Press Statement By Julian Tan:
Government asked to be transparent with the COVID-19 vaccine rollout, which will begin on coming Feb 26th. It is stated that the 1st phase will encompass around 500’000 people, which involves the frontline staff and will take place until April. The 2nd phase is slated to begin from April until August, which involves high-risk groups such as the elderly and those suffering from chronic health conditions.
The public should have easy access to the program’s details, starting with the deployment to the vaccine’s effectiveness. Start it right, especially with the 1st phase. This will gain public trust and confidence in the program and ensure proper direct communication with the public to curb any unwanted confusion and speculation. Having an official, easy-to-access ‘go to place’ is also crucial to curb any fake news that will derail public confidence in the vaccine and program.
Mass vaccination on the whole nation will undoubtedly involve many quarters and filed of expertise. Thus, open transparency can ensure the smooth running of the program. When the details are shared, the government can benefit from feedback from the ground to continuously fine tuning the program to increase its effectiveness. Different areas will have their challenges, and there is only one way to it: Transparency. We are all in this together.

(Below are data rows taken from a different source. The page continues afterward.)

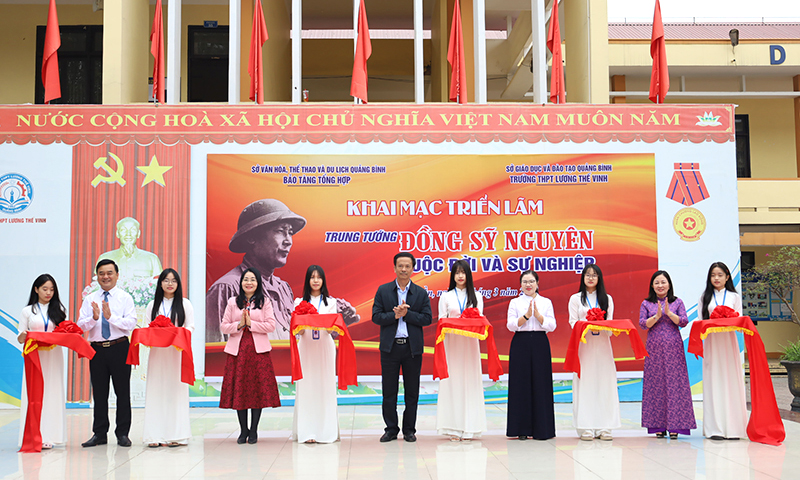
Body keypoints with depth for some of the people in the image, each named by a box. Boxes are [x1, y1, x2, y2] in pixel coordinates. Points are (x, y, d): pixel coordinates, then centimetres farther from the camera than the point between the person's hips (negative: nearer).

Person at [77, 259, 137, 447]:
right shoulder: (90, 299, 9)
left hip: (120, 348, -2)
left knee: (123, 391, 2)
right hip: (97, 349, 2)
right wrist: (94, 318, -19)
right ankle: (99, 434, 18)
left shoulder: (125, 297, 2)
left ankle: (122, 434, 10)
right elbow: (81, 326, 0)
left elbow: (131, 324, -9)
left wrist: (111, 317, -20)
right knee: (99, 392, 9)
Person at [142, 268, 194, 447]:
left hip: (177, 351, -2)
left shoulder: (185, 304, 9)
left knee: (176, 390, -5)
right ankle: (156, 435, 0)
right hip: (157, 351, 2)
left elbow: (190, 326, 3)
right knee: (156, 391, -2)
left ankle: (175, 435, -2)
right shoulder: (153, 305, 15)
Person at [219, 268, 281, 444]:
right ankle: (243, 430, 13)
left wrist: (251, 323, -11)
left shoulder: (265, 302, 7)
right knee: (238, 390, 1)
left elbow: (271, 325, -3)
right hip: (237, 350, 1)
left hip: (258, 351, -1)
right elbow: (223, 327, 6)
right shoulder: (233, 302, 10)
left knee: (258, 389, -2)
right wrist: (239, 325, -11)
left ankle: (253, 431, 9)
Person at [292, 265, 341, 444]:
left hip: (325, 348, 0)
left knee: (326, 387, -2)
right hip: (306, 348, 0)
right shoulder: (299, 302, 9)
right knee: (306, 387, -2)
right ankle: (307, 431, 1)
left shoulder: (331, 302, 10)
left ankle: (326, 430, 4)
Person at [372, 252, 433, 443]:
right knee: (389, 391, 4)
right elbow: (376, 316, -2)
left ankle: (409, 430, 17)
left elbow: (427, 318, -2)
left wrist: (407, 314, -14)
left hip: (412, 348, 0)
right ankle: (391, 429, 16)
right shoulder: (383, 290, 4)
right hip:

The government also urged to include those in the Elderly Care and Nursing homes in Phase 1 of the vaccination program. It is proven globally that this is the most vulnerable group. In Canada, for example, it is recorded that 80% of all covid19 related deaths occurred at elderly care centres. Similarly, for the United state and the United Kingdom where each recorded between 30%-40%.
Unfortunately, in Malaysia, we have also seen similar cases, most recently in Sarawak where all of the 31 residents and elderly involving two nursing homes for the elderly in Sibu had been infected. A 73-year-old man was confirmed positive for Covid-19 and died at the nursing home he was in. There is a huge urgency in prioritizing vaccination the elderly as they are often the most susceptible to more severe symptoms and possible death due to their age and other underlying diseases.
An estimated 40’000 Malaysian above the age of 65 stays in care centres or nursing homes together with another 8000 care workers. With that kind of numbers and considering the unequivocally extreme vulnerability of this group of people, the government should priorities them into phase 1 of the program. In Malaysia, there are an estimated 1500 elderly care homes, out of which only 350 are registered.